:: Provided data ::

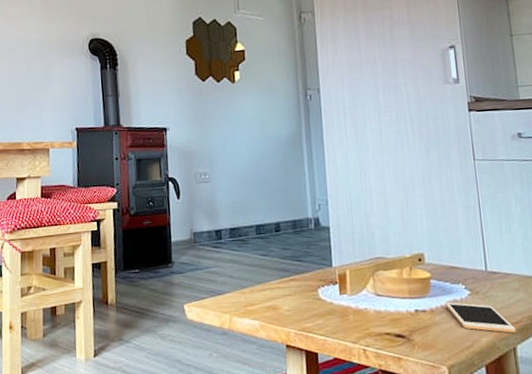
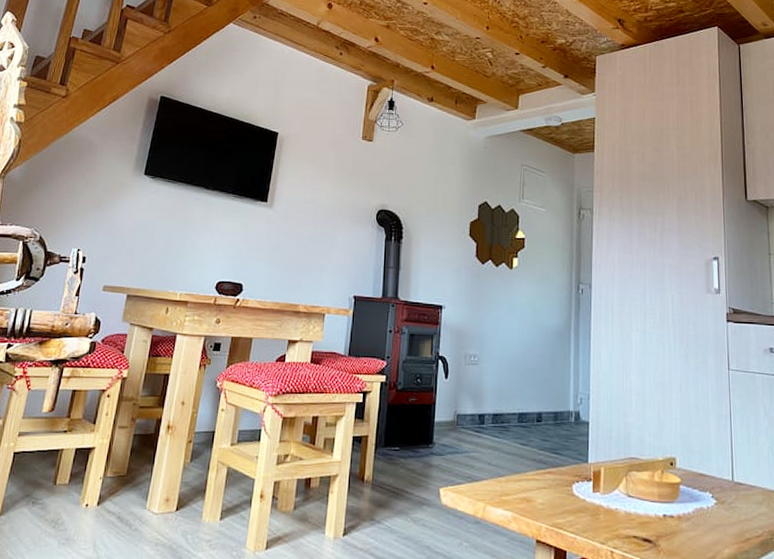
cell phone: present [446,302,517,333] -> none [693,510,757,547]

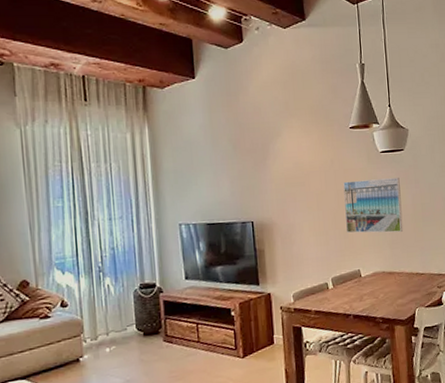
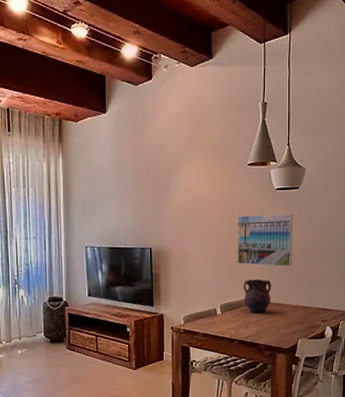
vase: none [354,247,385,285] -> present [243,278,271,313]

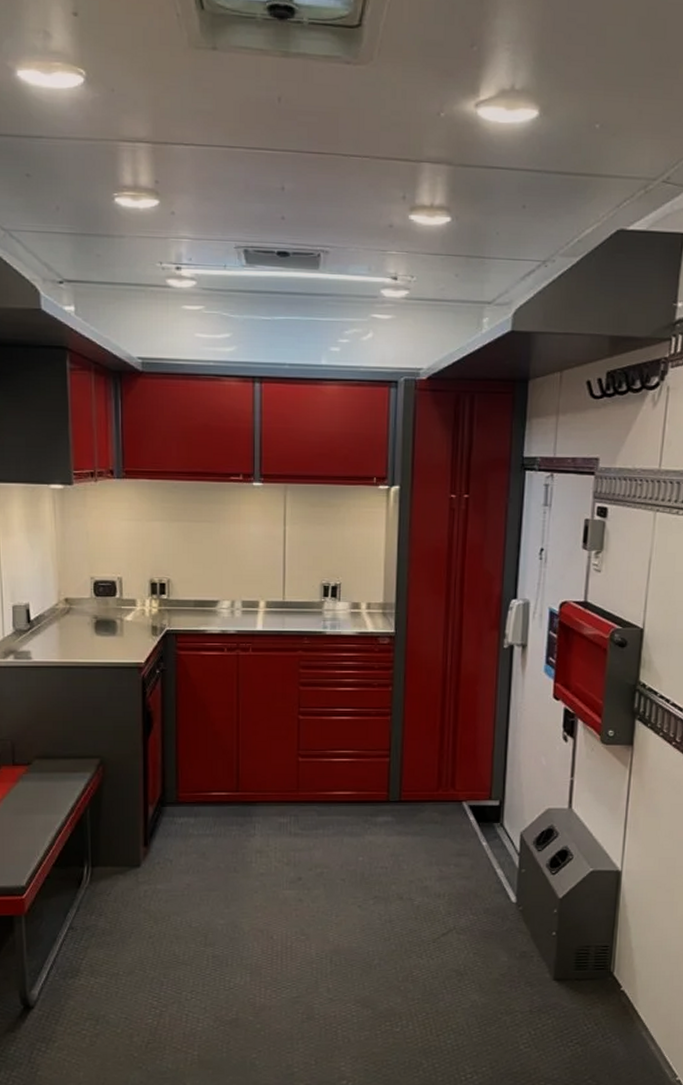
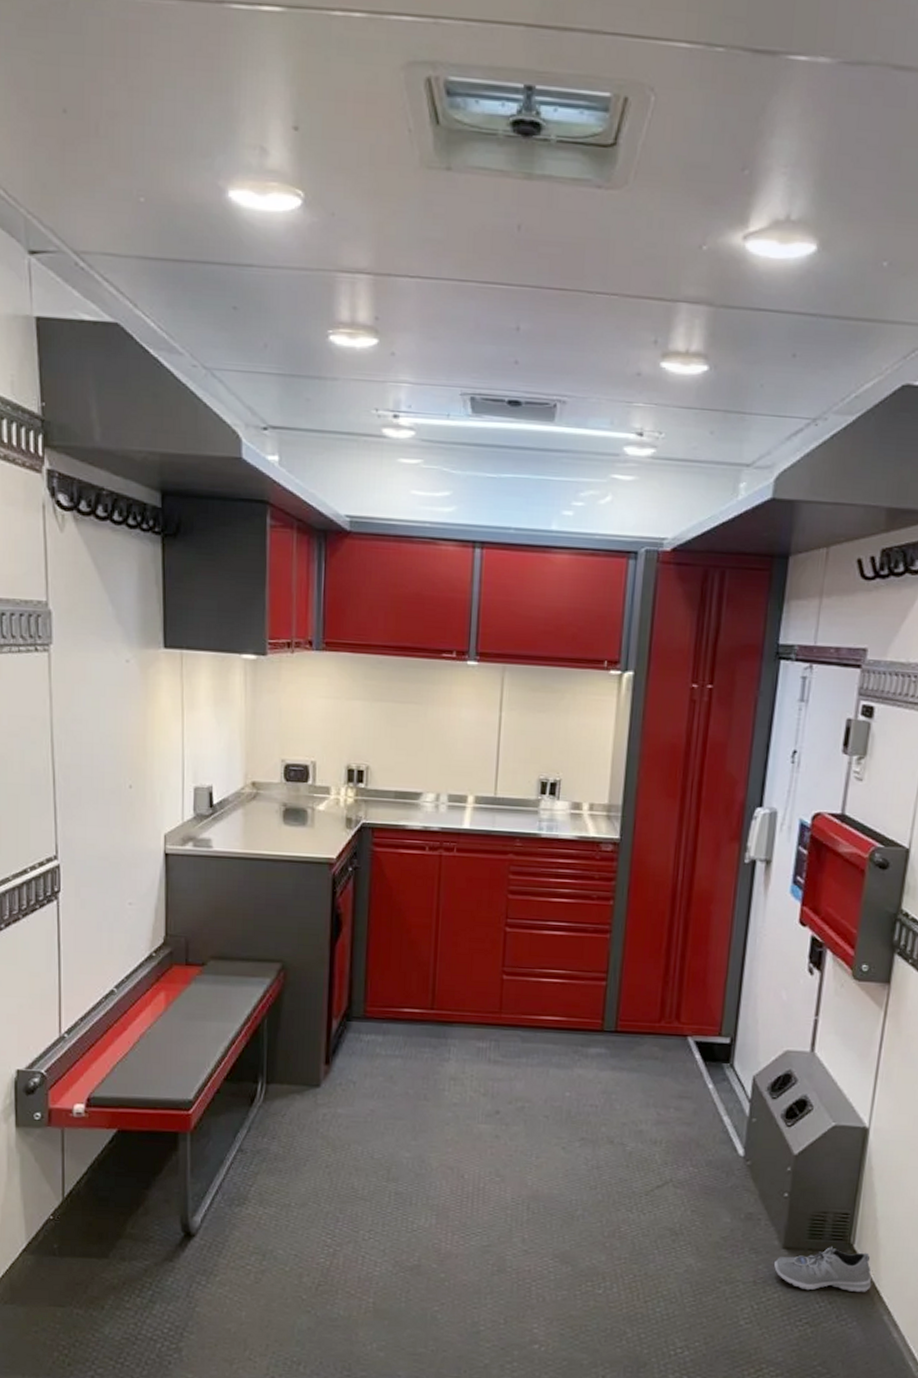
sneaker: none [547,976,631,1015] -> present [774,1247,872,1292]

:::
:: Provided data ::

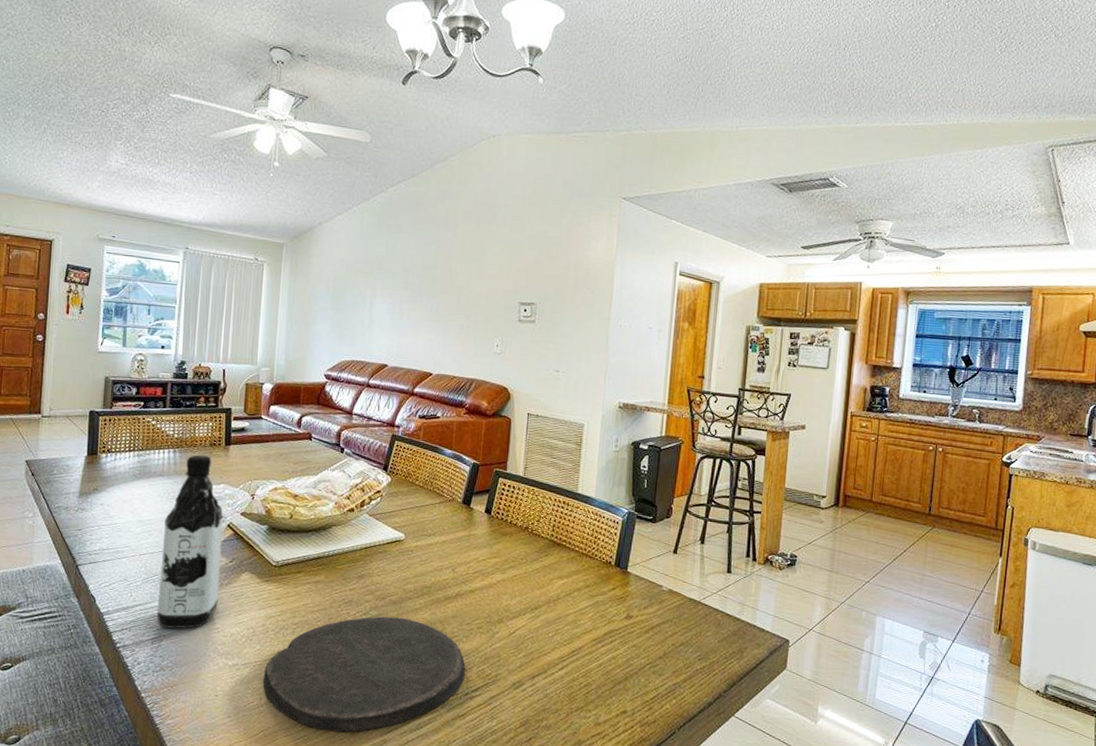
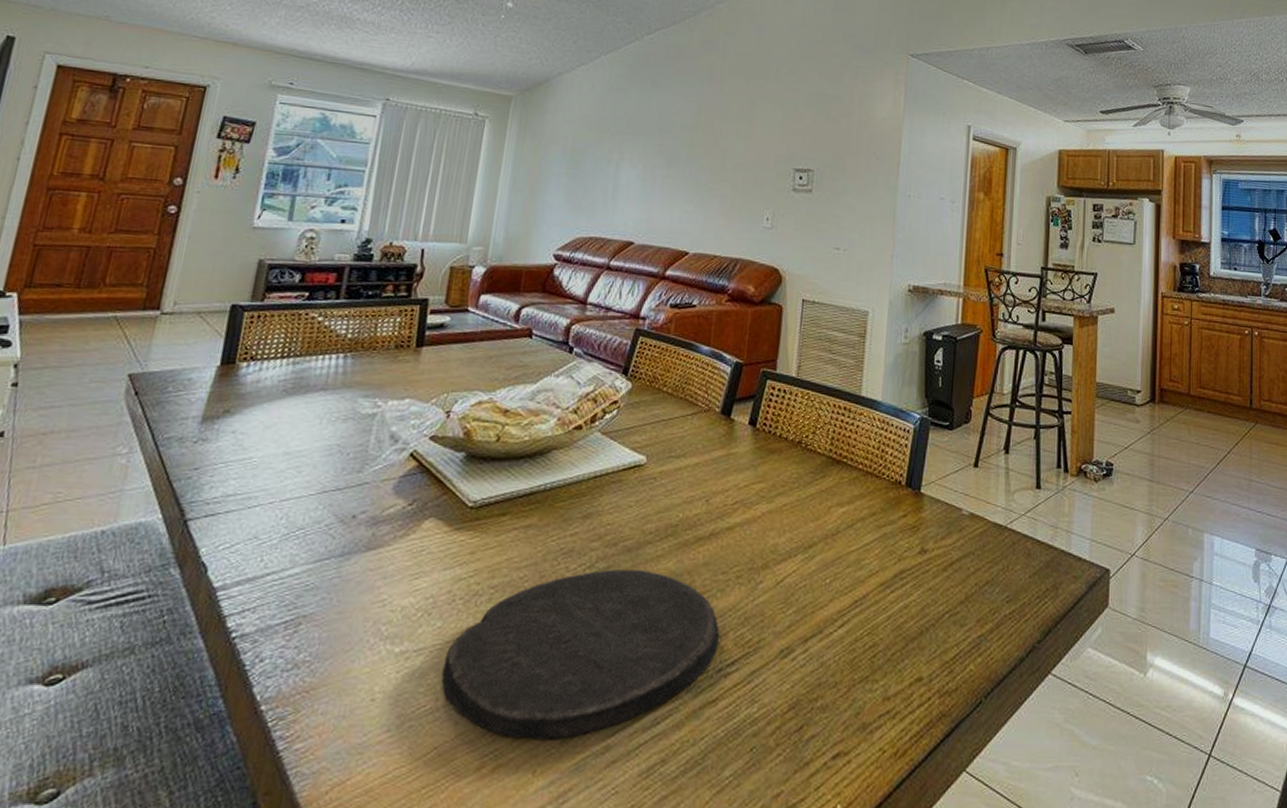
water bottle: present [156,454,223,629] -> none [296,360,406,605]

:::

• What is required
What are the lines in the records above, word for word, from the one containing "cell phone: present" through the one containing "sneaker: none [547,976,631,1015]", both ends included and pictures left out?

• Reply to the task
cell phone: present [446,302,517,333] -> none [693,510,757,547]

vase: none [354,247,385,285] -> present [243,278,271,313]

sneaker: none [547,976,631,1015] -> present [774,1247,872,1292]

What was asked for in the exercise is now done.